SELECTED EXTRACT —
>>>

A quantum leap for computation

In this unashamedly digital age, the word computation conjures up the familiar screen on the desk, the ever-slimmer laptop, the internet and the like. But the word has an altogether more elegant and less banal connotation - the representation in machines of the laws that govern our existence, from physics to neurophysiology.

It is well known that the question of what can and cannot be computed in some logical sense exercised Alan Turing's mind in the 1950s. He laid down the principles of assessing general computability by reducing all machines to a simple decision box capable of reading, manipulating and printing symbols stored on a long tape.

In contrast, Southampton University's professor of computation, Anthony Hey, draws attention to a less-known debate on the limits of computation with this collection. The debate was pioneered in the early 1980s by the exuberant US physics Nobel laureate Richard Feynman. He was intrigued by the representation of the laws of physics in machines. He came to the conclusion that conventional dynamic systems (for example the interaction of particles, cosmology and the behaviour of semiconductors) would not be a problem. But quantum physics, he believed, was an interesting challenge.

The difficulty with quantum physics is that it refers to particles such as atoms in which an electron could be in several states of excitation. The little miracle is that from observational frameworks it behaves as if it were in several states at the same time. Feynman used to issue health warnings to anyone who tried too hard to relate quantum effects to familiar physical laws:

"Just relax and enjoy it ... Do not keep saying to yourself, 'But how can it be like that?' Nobody knows how it can be like that."

<<<

SUPPLIED ENTRIES —
>>>

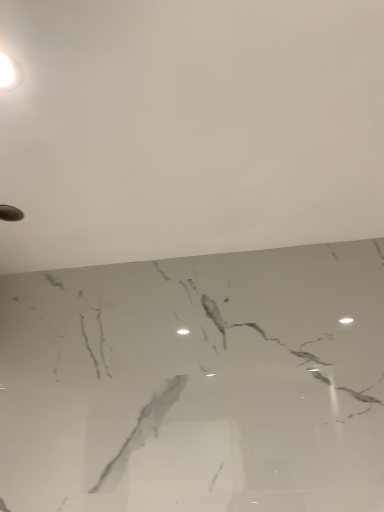
Question: Is white marble floor at lower center further to the viewer compared to white glossy light fixture at upper left?

Choices:
 (A) no
 (B) yes

Answer: (A)

Question: Is white glossy light fixture at upper left at the back of white marble floor at lower center?

Choices:
 (A) no
 (B) yes

Answer: (B)

Question: Could you tell me if white marble floor at lower center is turned towards white glossy light fixture at upper left?

Choices:
 (A) yes
 (B) no

Answer: (B)

Question: From the image's perspective, does white marble floor at lower center appear higher than white glossy light fixture at upper left?

Choices:
 (A) yes
 (B) no

Answer: (B)

Question: Is white marble floor at lower center in front of white glossy light fixture at upper left?

Choices:
 (A) yes
 (B) no

Answer: (A)

Question: Is white marble floor at lower center shorter than white glossy light fixture at upper left?

Choices:
 (A) yes
 (B) no

Answer: (B)

Question: From a real-world perspective, does white glossy light fixture at upper left sit lower than white marble floor at lower center?

Choices:
 (A) no
 (B) yes

Answer: (B)

Question: Considering the relative sizes of white glossy light fixture at upper left and white marble floor at lower center in the image provided, is white glossy light fixture at upper left shorter than white marble floor at lower center?

Choices:
 (A) no
 (B) yes

Answer: (B)

Question: Would you say white glossy light fixture at upper left contains white marble floor at lower center?

Choices:
 (A) yes
 (B) no

Answer: (B)

Question: Considering the relative positions of white glossy light fixture at upper left and white marble floor at lower center in the image provided, is white glossy light fixture at upper left to the left of white marble floor at lower center from the viewer's perspective?

Choices:
 (A) no
 (B) yes

Answer: (B)

Question: Considering the relative sizes of white glossy light fixture at upper left and white marble floor at lower center in the image provided, is white glossy light fixture at upper left bigger than white marble floor at lower center?

Choices:
 (A) no
 (B) yes

Answer: (A)

Question: Can you confirm if white glossy light fixture at upper left is thinner than white marble floor at lower center?

Choices:
 (A) yes
 (B) no

Answer: (A)

Question: Is white glossy light fixture at upper left taller or shorter than white marble floor at lower center?

Choices:
 (A) tall
 (B) short

Answer: (B)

<<<

PROMPT 1 —
Return the part of the quantum computation passage that opens with the words containing "A quantum leap" and closes with "a long tape.", copied word for word.
PROMPT 2 —
According to the quantum computation passage, when did Richard Feynman pioneer the debate on the limits of computation?
PROMPT 3 —
List every conventional dynamic system that the quantum computation passage names as one Feynman thought would pose no problem.

TASK ANSWER 1 —
A quantum leap for computation

In this unashamedly digital age, the word computation conjures up the familiar screen on the desk, the ever-slimmer laptop, the internet and the like. But the word has an altogether more elegant and less banal connotation - the representation in machines of the laws that govern our existence, from physics to neurophysiology.

It is well known that the question of what can and cannot be computed in some logical sense exercised Alan Turing's mind in the 1950s. He laid down the principles of assessing general computability by reducing all machines to a simple decision box capable of reading, manipulating and printing symbols stored on a long tape.

TASK ANSWER 2 —
In the early 1980s.

TASK ANSWER 3 —
- the interaction of particles
- cosmology
- the behaviour of semiconductors